Virology

Objectives

The objective of the virology course is to provide students with basic knowledge of virology, including the biological properties of viruses, virus morphology, tropism, taxonomy, replication strategies of representative DNA and RNA viruses and effects of virus infection on cell growth control and survival. Moreover, it aims to provide students with basic knowledge of the etiology and pathogenesis of relevant human and animal viral infections. Emphasis is also placed on viral zoonoses and emerging infectious diseases.

General characterization

Code

10659

Credits

6.0

Responsible teacher

Luís Jaime Gomes Ferreira da Silva Mota, Sílvia Carla Santos de Barros

Hours

Weekly - 4

Total - 63

Teaching language

Português

Prerequisites

Available soon

Bibliography

1. "Principles of Virology: Molecular Biology, pathogenesis, and control of animal viruses" Flint, S.J. (Editor), et al. (2003)

2.  “Desk Encyclopedia of General Virology” Brian W.J. Mahy and Marc van Regenmortel (editors) 2010. Academic Press, Elsevier.

3. Molecular approaches for veterinary diagnosis. Mónica Cunha e João Inácio (2014).  LIDEL.

4. Selected scientific papers. 

Teaching method

In lectures the successive topics of the syllabus will be explain and discuss. The subject from last lesson will be reviewed at the start of each new lesson.

In practical classes, laboratory work will be performed with the implementation of techniques whose aim is to consolidate the concepts that were learned in the theoretical lectures and prepare students for the day-to-day of a virology lab. At the end of each practical session results will be discussed and conceptualized with the subjects taught in the course. At the end of the semester students will develop a project based on the given methods.

Evaluation method

Theoretical Evaluation: 3 tests (30%, 40%  and 30% of final grade/each respectively),  or a final exam. To be approved student must have a minimum grade of 9.5, resulting from the sum of the singular evaluations.

Laboratory Evaluation: Students will be evaluated by 2 test (50% each). To be approved student must have a minimum grade of 9.5, resulting from the sum of the singular evaluations.

The final grade was the sum of the theoretical and practical evaluations.

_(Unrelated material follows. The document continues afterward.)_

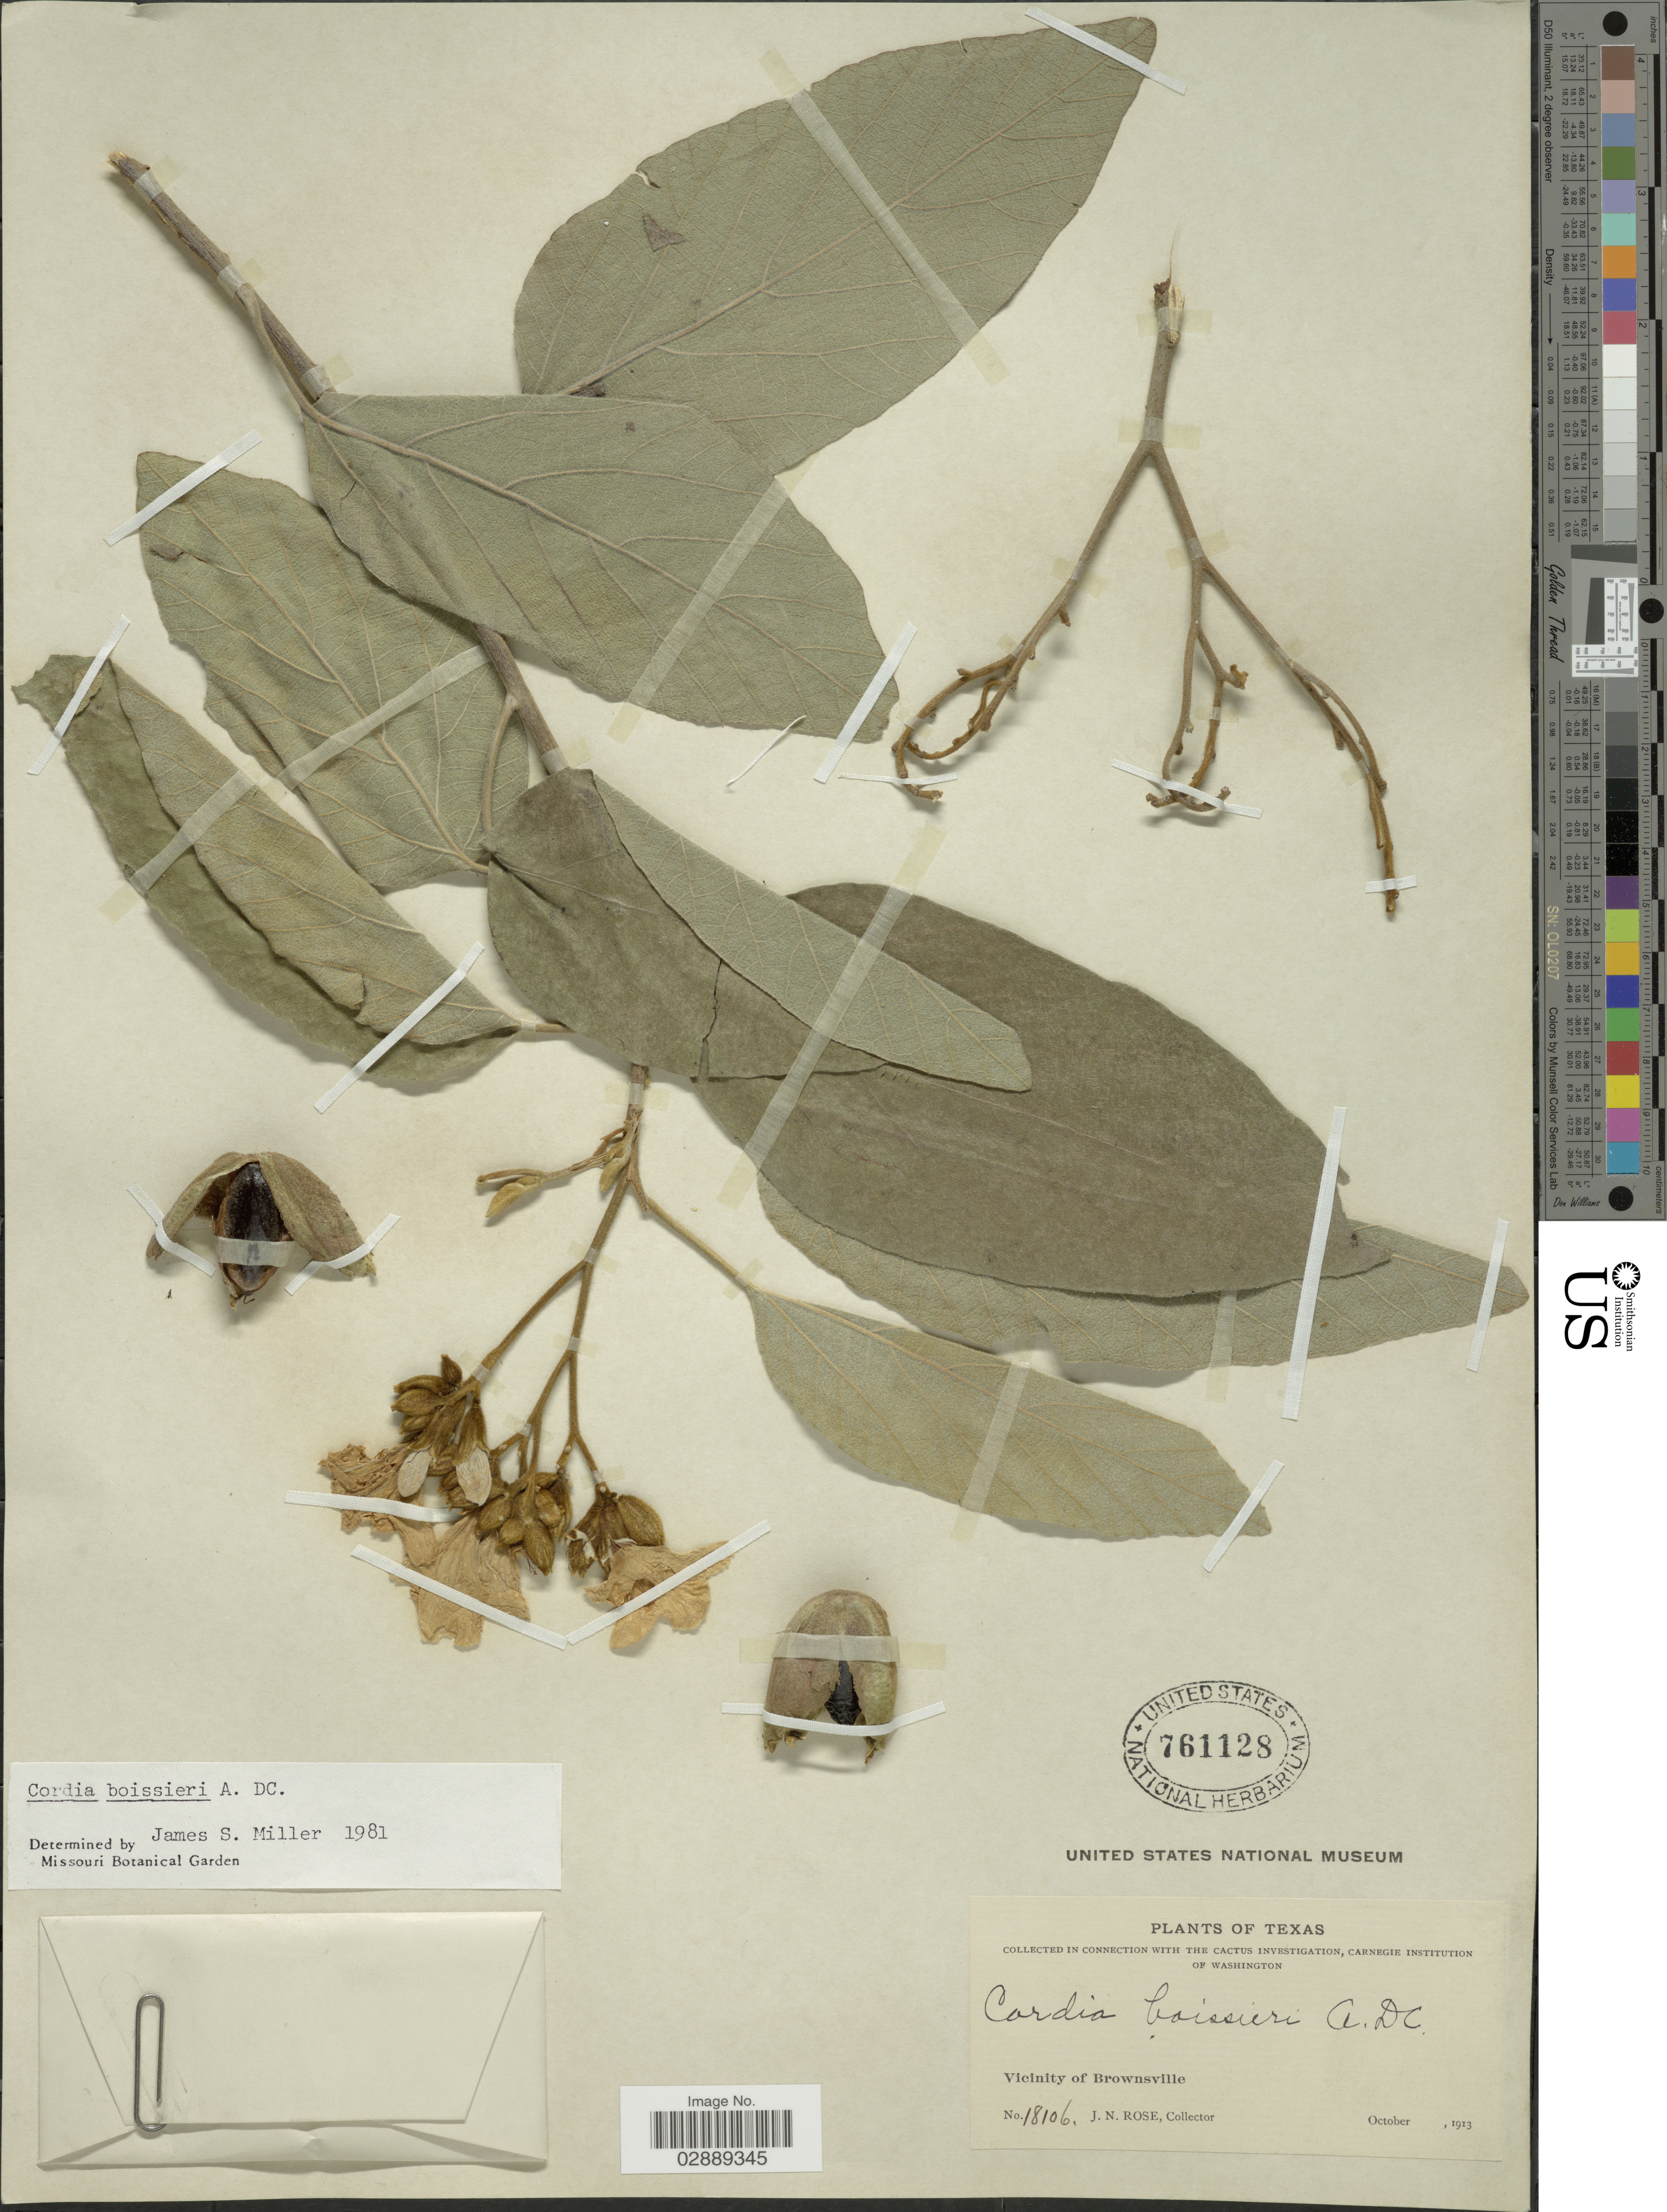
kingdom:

To have access to the final exam it is necesssary to have a positive evaluation (at least 9.5) at the laboratory component.

Subject matter

 General features of virus: biological properties, tropism, morphology, replication and taxonomy.

2. Study of virus families, with emphasis on cell tropism, viral genetic, virus replication in the host cells.

3. General characteristics of negative strand RNA viruses: Families Filoviridae, Bunyaviridae Paramyxoviridae, Rhabdoviridae and Orthomyxoviridae.

4. Double-stranded RNA virus (dsRNA): Family Reoviridae.

5. Positive strand RNA viruses: Families Coronaviridae, Picornaviridae, Flaviviridae and Caliciviridae.

6. Family Retroviridae (HIV and Maedi-Visna virus).

7. General characteristics of DNA viruses: Families Parvoviridae, Herpesviridae, Papillomaviridae, Poxviridae.

8. Prophylactic and vaccination strategies. Emerging infections.